Die technische Seite der gamescom dev 2026 reicht von hauseigenen Engines und prozeduralen Welten bis zu GPU-Systemen, Build-Pipelines und Plattformanpassungen. Die angekündigten Sessions zeigen, wie stark die Qualität eines Spiels von Produktionswerkzeugen abhängt, die außerhalb des fertigen Bildes kaum sichtbar sind.
Skalierung beginnt bei den Werkzeugen
Bei Crimson Desert steht die Skalierung einer offenen Welt mit der hauseigenen BlackSpace Engine im Mittelpunkt. Pearl Abyss beschreibt ein System aus prozeduralen Gelände- und Biomelementen, das große Distanzen, Atmosphäre und Dichte handhabbar machen soll, ohne die manuelle Kontrolle über den Inhalt aufzugeben. Das ist vor allem eine Produktionsfrage: Automatisierung muss genug Material liefern und zugleich konkrete künstlerische Entscheidungen zulassen.
Ein anderer Maßstab zeigt sich bei Dawn of War IV. KING Art stellt ein System vor, mit dem sich mehr als 100 Level erzeugen lassen sollen, ohne 100 vollständig getrennte Karten von Hand aufzubauen. Die Verbindung zu den bereits angekündigten Arbeiten an Dawn of War IV liegt in der Produktionsökonomie: Wiederverwendbare Strukturen müssen Vielfalt erzeugen, ohne die Kontrolle über Layout und Spielablauf zu verlieren.

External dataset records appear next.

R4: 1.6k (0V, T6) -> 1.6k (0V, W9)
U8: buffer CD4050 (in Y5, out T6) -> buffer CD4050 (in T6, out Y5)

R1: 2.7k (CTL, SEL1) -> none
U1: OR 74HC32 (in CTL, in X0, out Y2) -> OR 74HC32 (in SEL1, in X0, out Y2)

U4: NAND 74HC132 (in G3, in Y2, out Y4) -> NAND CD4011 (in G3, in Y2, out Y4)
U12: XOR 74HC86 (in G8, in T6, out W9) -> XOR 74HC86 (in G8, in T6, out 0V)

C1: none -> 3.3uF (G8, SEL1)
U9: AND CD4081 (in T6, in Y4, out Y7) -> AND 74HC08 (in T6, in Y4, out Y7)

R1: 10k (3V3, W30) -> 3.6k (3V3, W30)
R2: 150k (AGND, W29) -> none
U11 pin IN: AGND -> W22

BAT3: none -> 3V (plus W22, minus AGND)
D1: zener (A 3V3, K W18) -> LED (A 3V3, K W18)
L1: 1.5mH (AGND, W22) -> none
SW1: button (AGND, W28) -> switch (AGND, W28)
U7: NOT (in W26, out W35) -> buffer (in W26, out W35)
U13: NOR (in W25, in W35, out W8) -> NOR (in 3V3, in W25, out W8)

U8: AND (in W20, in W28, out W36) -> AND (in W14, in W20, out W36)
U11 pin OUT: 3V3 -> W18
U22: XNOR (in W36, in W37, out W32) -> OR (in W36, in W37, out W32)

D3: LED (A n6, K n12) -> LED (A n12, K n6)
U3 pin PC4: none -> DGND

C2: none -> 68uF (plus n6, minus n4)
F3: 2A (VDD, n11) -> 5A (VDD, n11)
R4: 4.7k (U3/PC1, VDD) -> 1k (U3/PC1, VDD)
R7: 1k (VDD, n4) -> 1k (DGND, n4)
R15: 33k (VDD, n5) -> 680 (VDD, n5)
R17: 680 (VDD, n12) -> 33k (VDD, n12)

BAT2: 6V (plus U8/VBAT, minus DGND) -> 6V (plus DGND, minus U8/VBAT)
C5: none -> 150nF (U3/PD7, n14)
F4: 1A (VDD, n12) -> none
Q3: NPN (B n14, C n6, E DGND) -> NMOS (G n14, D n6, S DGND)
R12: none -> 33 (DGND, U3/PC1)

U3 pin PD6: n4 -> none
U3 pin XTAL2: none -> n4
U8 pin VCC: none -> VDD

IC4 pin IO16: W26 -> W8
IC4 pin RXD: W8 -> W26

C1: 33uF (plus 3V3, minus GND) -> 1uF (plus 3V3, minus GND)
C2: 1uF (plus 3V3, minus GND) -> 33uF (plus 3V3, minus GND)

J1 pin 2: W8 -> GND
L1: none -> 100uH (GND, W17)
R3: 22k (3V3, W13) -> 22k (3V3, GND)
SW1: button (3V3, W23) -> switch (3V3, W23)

Auch die Build-Zeit gehört zu dieser Ebene. Die Session From 8 Hours to 45 Minutes kündigt an, wie KING Art Unity für die Großproduktion von Dawn of War IV skaliert hat. Eine solche Verkürzung verändert nicht nur Wartezeiten. Sie erlaubt mehr Iterationen, schnellere Fehlersuche und eine andere Planung von Build- und Testfenstern.
GPU, CPU und die Suche nach berechenbarer Leistung
Ubisoft beschreibt in Advancing Anno 117’s Animations den Wechsel von einer CPU-basierten Animationstechnik zu einem GPU-System. Bei großen Simulationen verschiebt sich damit die zentrale Frage von der reinen Darstellung zur Verteilung der Arbeit zwischen Prozessor und Grafikkarte. Die Session verspricht einen Blick auf die technischen Entscheidungen hinter der Performance von Anno 117.
Für 007 First Light geht IO Interactive auf die Plattformanpassung einer über Jahre gewachsenen Glacier-Technologie ein. CPU- und GPU-Optimierung, Rendering und Simulation sollen so abgestimmt werden, dass die Leistung auf unterschiedlichen Geräten berechenbar bleibt. Dazu kommt mit Cronos: The New Dawn ein Beispiel für die Arbeit an einer Switch-2-Fassung mit Unreal Engine 5. Solche Projekte zeigen, dass Portierung weit über das Herunterregeln einzelner Grafikoptionen hinausgeht.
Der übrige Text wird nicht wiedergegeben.